The Pindus (Πίνδος) mountain range is located in northern Greece. It is roughly 160 km long, with a maximum elevation of 2637 m (Mount Smolikas). Because it runs along the border of Thessaly and Epirus, the Pindus range is often called the "spine of Greece". The mountain range stretches from near the Greek-Albanian borders in Northern Epirus, entering the Epirus periphery and Macedonia region in northern Greece down to the north of the Peloponnese.
The Pindus range is the southern part of a large arc of mountain ranges spanning southeastwards from the Alps, via the Dinaric Alps, and includes the Šar-Korab massive, Pindus, Parnassos, Chelmos and the rest of Peloponessus, having its southern extreme in Mount Taigetos.
The cordillera system then continues by the southern Aegean islands of Kythera, Antikythera, Crete, Karpathos and Rhodes, as well as many islets around the larger islands. The mountain system comes ashore again at the Taurus Mountains of southern Turkey.

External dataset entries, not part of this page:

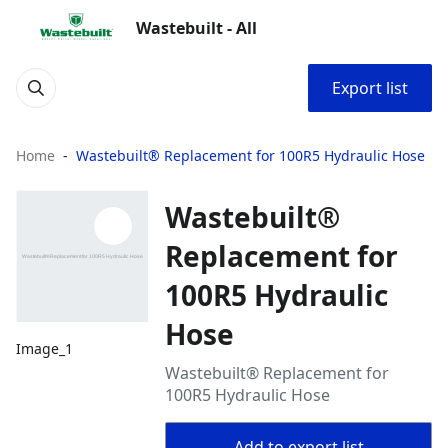
Wastebuilt - All
Export list
Home
Wastebuilt® Replacement for 100R5 Hydraulic Hose
Wastebuilt®
Replacement for
100R5 Hydraulic
Hose
Image_1
Wastebuilt® Replacement for
100R5 Hydraulic Hose
Add to export list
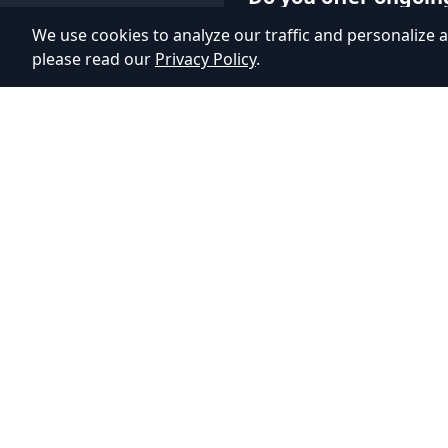
We use cookies to analyze our traffic and personalize a
Yes, we provide post-laun
please read our
Privacy Policy
.
maintenance services. This
updates, and new feature
on user feedback.
Adhyos Studios
Creating immersive gaming experiences that push
the boundaries of imagination.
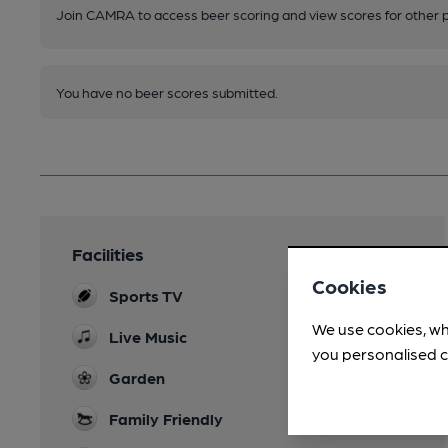
Join CAMRA to access beer scoring and view scores for other 
You have no beer scores submitted.
Facilities
Cookies
Sports TV
We use cookies, wh
Live Music
you personalised c
Garden
Family Friendly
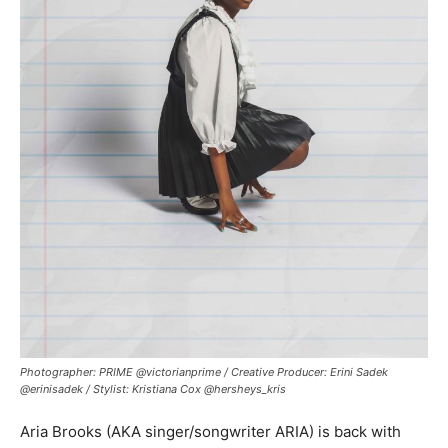
Photographer: PRIME @victorianprime / Creative Producer: Erini Sadek
@erinisadek / Stylist: Kristiana Cox @hersheys_kris
Aria Brooks (AKA singer/songwriter ARIA) is back with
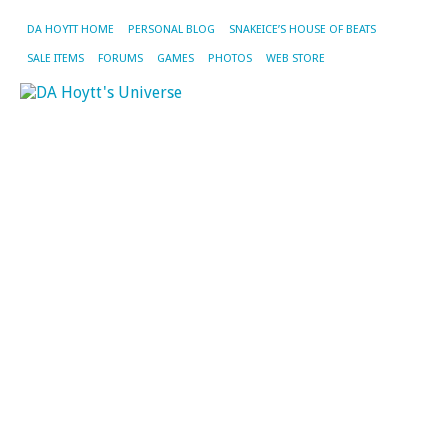
DA HOYTT HOME
PERSONAL BLOG
SNAKEICE’S HOUSE OF BEATS
SALE ITEMS
FORUMS
GAMES
PHOTOS
WEB STORE
TA
AR
LI
RE
CD
U
W
Af
Tr
Si
G
D
We
m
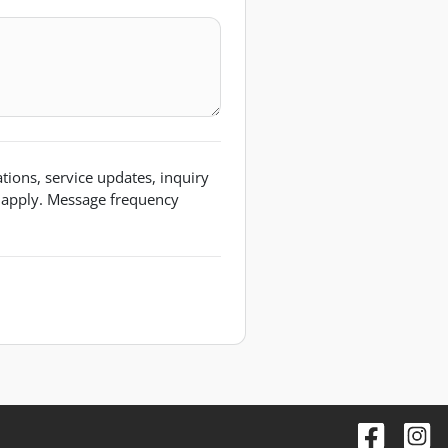
ions, service updates, inquiry
 apply. Message frequency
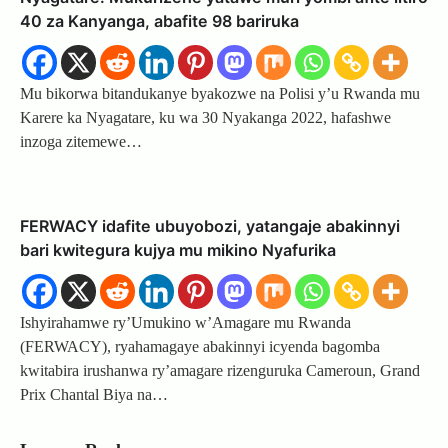
40 za Kanyanga, abafite 98 bariruka
Mu bikorwa bitandukanye byakozwe na Polisi y’u Rwanda mu
Karere ka Nyagatare, ku wa 30 Nyakanga 2022, hafashwe
inzoga zitemewe…
FERWACY idafite ubuyobozi, yatangaje abakinnyi
bari kwitegura kujya mu mikino Nyafurika
Ishyirahamwe ry’Umukino w’Amagare mu Rwanda
(FERWACY), ryahamagaye abakinnyi icyenda bagomba
kwitabira irushanwa ry’amagare rizenguruka Cameroun, Grand
Prix Chantal Biya na…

There are many villages in the Pindus, one of them being Samarina, which boasts one of the highest elevations in Greece. Many of the villages such as Perivoli include communities of Aromanians (Vlachs), originally shepherds and farmers. In the last decades, a number of villages, such as Metsovo, developed into touristic resorts with ski facilities.

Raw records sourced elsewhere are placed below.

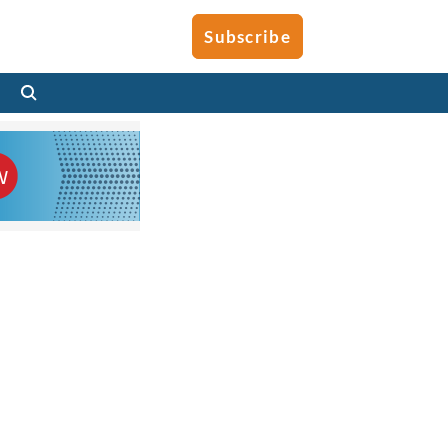
Subscribe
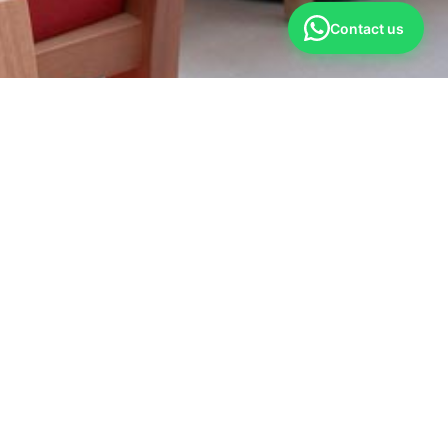
Contact us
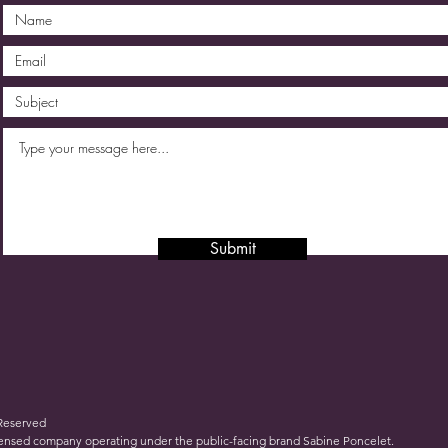
Submit
 Reserved
icensed company operating under the public-facing brand Sabine Poncelet.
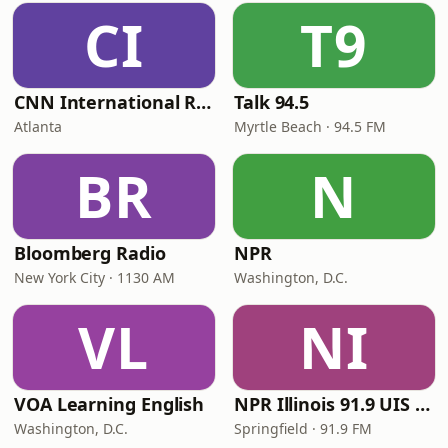
CI
T9
CNN International Radio
Talk 94.5
Atlanta
Myrtle Beach · 94.5 FM
BR
N
Bloomberg Radio
NPR
New York City · 1130 AM
Washington, D.C.
VL
NI
VOA Learning English
NPR Illinois 91.9 UIS (WUIS)
Washington, D.C.
Springfield · 91.9 FM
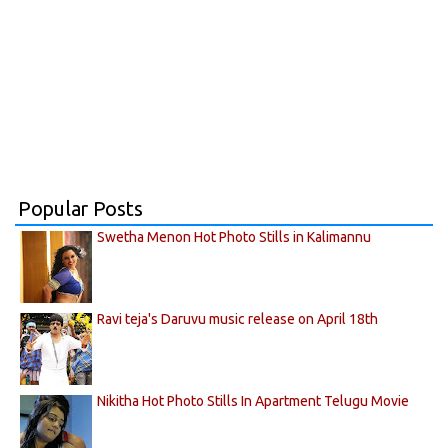
Popular Posts
Swetha Menon Hot Photo Stills in Kalimannu
Ravi teja's Daruvu music release on April 18th
Nikitha Hot Photo Stills In Apartment Telugu Movie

As of 2006, the east-west crossing on the road can be done via the Greek National Road 6, a sinuous road which climbs high in the mountains. A highway, Via Egnatia, named after an ancient Roman road in the region, is currently under construction and when finished, this highway would make crossing the mountains by road much faster.
The Pindus ecoregion covers a wide range of elevations and habitats, from deep canyons to steep mountains. The wide range in altitude results in two major forest zones:
Large breeding colonies of herons, spoonbills, egrets, and pelicans fish the cool waters of the mountain lakes of the Pindus Mountain Conifer and Broadleaf Mixed Forests ecoregion. This is one of the few areas in Europe where the rare Dalmatian pelican can be found. Wolves, jackals, and bears are found in the forests.

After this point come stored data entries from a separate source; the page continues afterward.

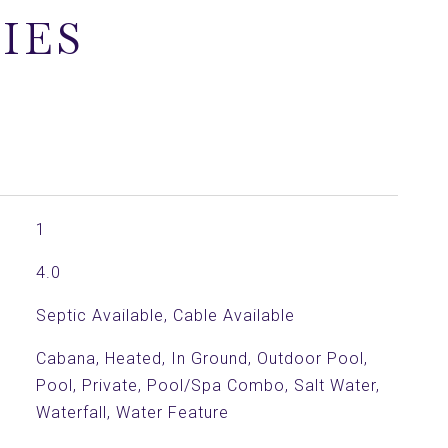
IES
1
4.0
Septic Available, Cable Available
Cabana, Heated, In Ground, Outdoor Pool,
Pool, Private, Pool/Spa Combo, Salt Water,
Waterfall, Water Feature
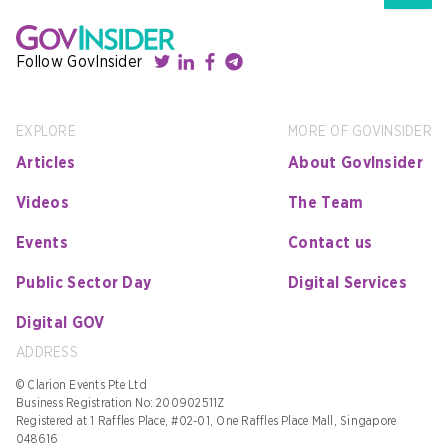
Follow GovInsider
EXPLORE
MORE OF GOVINSIDER
Articles
About GovInsider
Videos
The Team
Events
Contact us
Public Sector Day
Digital Services
Digital GOV
ADDRESS
© Clarion Events Pte Ltd
Business Registration No: 200902511Z
Registered at 1 Raffles Place, #02-01, One Raffles Place Mall, Singapore
048616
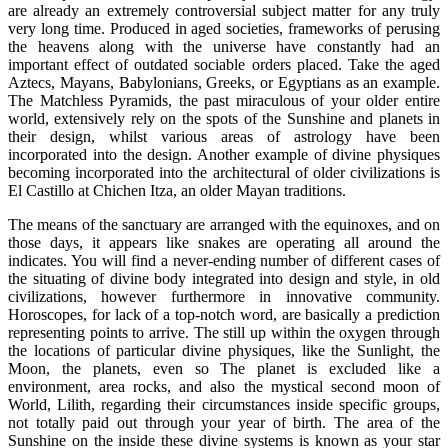
are already an extremely controversial subject matter for any truly
very long time. Produced in aged societies, frameworks of perusing
the heavens along with the universe have constantly had an
important effect of outdated sociable orders placed. Take the aged
Aztecs, Mayans, Babylonians, Greeks, or Egyptians as an example.
The Matchless Pyramids, the past miraculous of your older entire
world, extensively rely on the spots of the Sunshine and planets in
their design, whilst various areas of astrology have been
incorporated into the design. Another example of divine physiques
becoming incorporated into the architectural of older civilizations is
El Castillo at Chichen Itza, an older Mayan traditions.
The means of the sanctuary are arranged with the equinoxes, and on
those days, it appears like snakes are operating all around the
indicates. You will find a never-ending number of different cases of
the situating of divine body integrated into design and style, in old
civilizations, however furthermore in innovative community.
Horoscopes, for lack of a top-notch word, are basically a prediction
representing points to arrive. The still up within the oxygen through
the locations of particular divine physiques, like the Sunlight, the
Moon, the planets, even so The planet is excluded like a
environment, area rocks, and also the mystical second moon of
World, Lilith, regarding their circumstances inside specific groups,
not totally paid out through your year of birth. The area of the
Sunshine on the inside these divine systems is known as your star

The forests of this ecoregion have faced many threats over the course of human history, including overgrazing, agriculture, and deforestation. The greatest threats now come from the development of mountain tourism and ski resorts. Because of the instability of the soil on steep mountains, road-building and clear-cutting operations have led to dangerous landslides and the collapse of mountain slopes. Mining for bauxite, overgrazing, and over-collection of plants are also threatening the great biodiversity of this ecoregion.